Thursday, November 22, 2007

Explains no 4th star

Retired LtGen Sanchez, USA Ret. is back in the news. Looks like the Democrats have snatched another winner.

Retired Lt. Gen. Ricardo S. Sanchez, who commanded U.S. troops in Iraq from 2003 to 2004, is scheduled to speak on behalf of the Democratic Party this weekend in support of a House war funding bill that would require President Bush to bring the bulk of U.S. troops home from Iraq by the end of next year.

Sanchez, who has spoken out against the Bush administration's handling of the war and has assailed current war strategy as doomed to fail, plans to argue that the United States cannot win in Iraq with the military alone and that it is prudent to bring troops home to bolster national security.

Now listen to the rest. What you will hear is the reason why we were having such a hard time getting with the program in '03 and '04. It will also show you the mindset of a peace time General Officer - one that General Marshall would have fired before '42 was over.
Sanchez also plans to argue that U.S. armed forces have been stretched thin by bad war policy and that the House war funding bill, which requires the redeployment of U.S. troops and other measures for the Pentagon to secure $50 billion in funding, is the appropriate approach. Sanchez is expected to say that the war has significantly hurt the military. The White House has threatened to veto any bill that attaches strings to the war funding.

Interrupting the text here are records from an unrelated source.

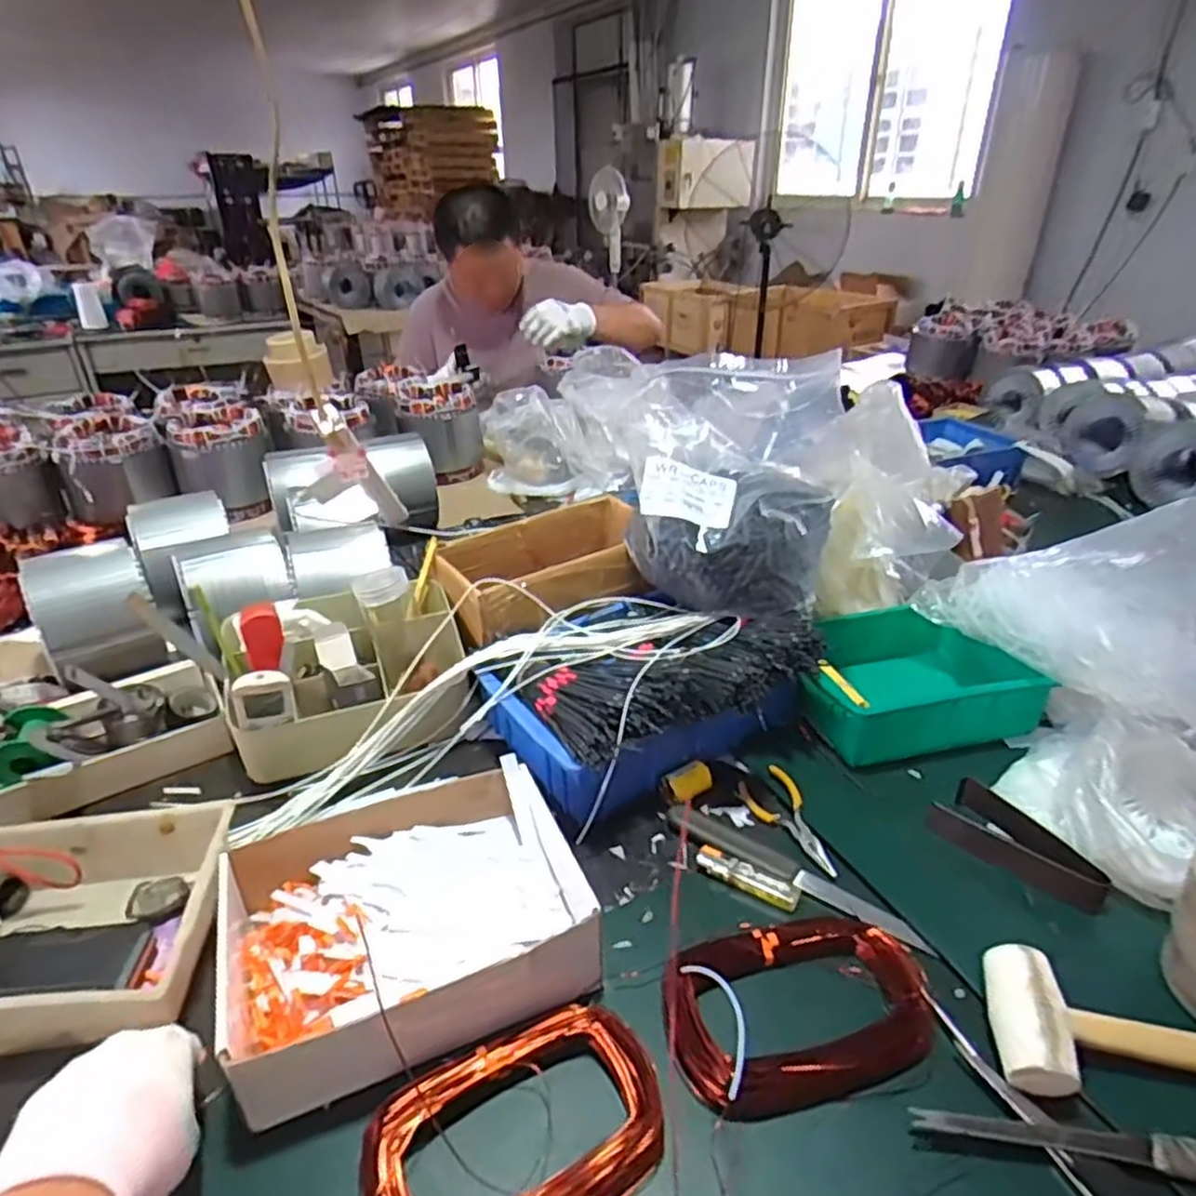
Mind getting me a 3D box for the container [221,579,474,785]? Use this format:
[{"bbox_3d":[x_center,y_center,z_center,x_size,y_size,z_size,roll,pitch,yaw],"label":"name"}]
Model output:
[{"bbox_3d":[-0.254,0.070,0.762,0.225,0.119,0.188,-12,32,-20],"label":"container"}]

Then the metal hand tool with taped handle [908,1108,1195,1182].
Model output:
[{"bbox_3d":[0.293,0.318,0.431,0.208,0.015,0.022,4,30,7],"label":"metal hand tool with taped handle"}]

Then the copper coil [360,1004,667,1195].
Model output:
[{"bbox_3d":[-0.047,0.319,0.439,0.175,0.024,0.106,-16,33,-26],"label":"copper coil"}]

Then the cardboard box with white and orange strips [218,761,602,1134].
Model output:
[{"bbox_3d":[-0.135,0.234,0.542,0.246,0.069,0.205,-12,32,-19],"label":"cardboard box with white and orange strips"}]

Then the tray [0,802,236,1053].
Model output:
[{"bbox_3d":[-0.404,0.242,0.545,0.248,0.061,0.168,-4,30,-7],"label":"tray"}]

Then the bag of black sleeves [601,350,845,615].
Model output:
[{"bbox_3d":[0.134,-0.123,0.773,0.207,0.226,0.162,8,31,13],"label":"bag of black sleeves"}]

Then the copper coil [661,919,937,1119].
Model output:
[{"bbox_3d":[0.137,0.277,0.511,0.185,0.025,0.119,-10,31,-17],"label":"copper coil"}]

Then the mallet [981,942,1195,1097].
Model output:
[{"bbox_3d":[0.393,0.276,0.469,0.264,0.042,0.081,2,30,5],"label":"mallet"}]

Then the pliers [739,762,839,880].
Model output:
[{"bbox_3d":[0.175,0.197,0.663,0.047,0.006,0.123,-10,31,-17],"label":"pliers"}]

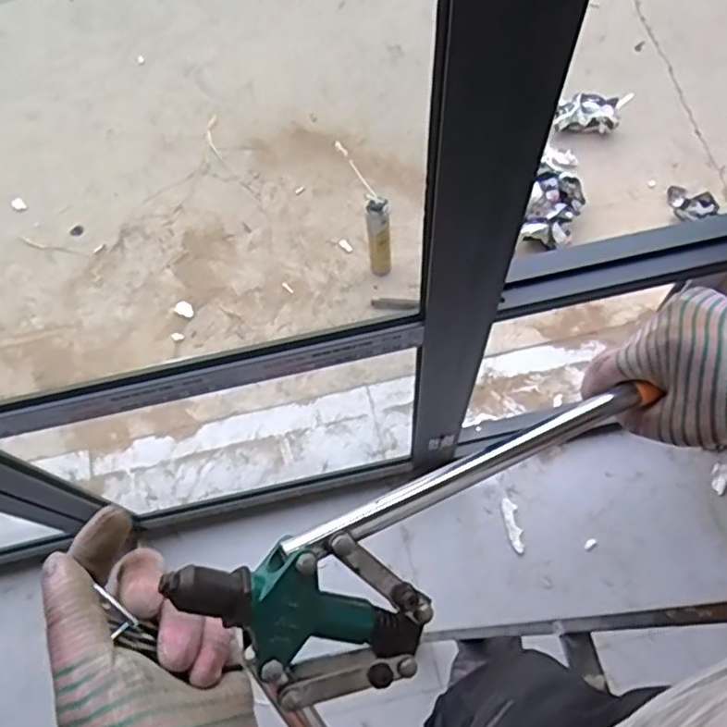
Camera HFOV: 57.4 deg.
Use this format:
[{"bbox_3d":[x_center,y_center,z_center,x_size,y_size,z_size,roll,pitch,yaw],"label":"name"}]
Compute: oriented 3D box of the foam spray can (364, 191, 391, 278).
[{"bbox_3d":[0.042,-0.352,1.884,0.059,0.325,0.069,-4,67,1],"label":"foam spray can"}]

"Our Army and Marine Corps are struggling with changing deployment schedules that are disrupting combat readiness training and straining the patience and daily lives of military families," according to a portion of Sanchez's speech released last night. "It will take the Army at least a decade to repair the damage done to its full spectrum readiness, which is at its lowest level since the Vietnam War. In the meantime, the ability of our military to fully execute our national security strategy will be called into doubt, producing what is, in my judgment, unacceptable strategic risk."
That translates into "We should quit and lose this war so we can get back to being a peace time army that doesn't require us to do anything harder than set ourselves up for a cushy Military-Industrial Complex job when we retire. I like thinking about wars I want to fight - not the ones I have to."

It is almost like he can't stand that someone else is able to when where he lost (Therapist1, help us out here) - and he is stabbing his Soldiers in the back while he is at it. Dems can have him. Another McClellan - but that might be an insult to McClellan.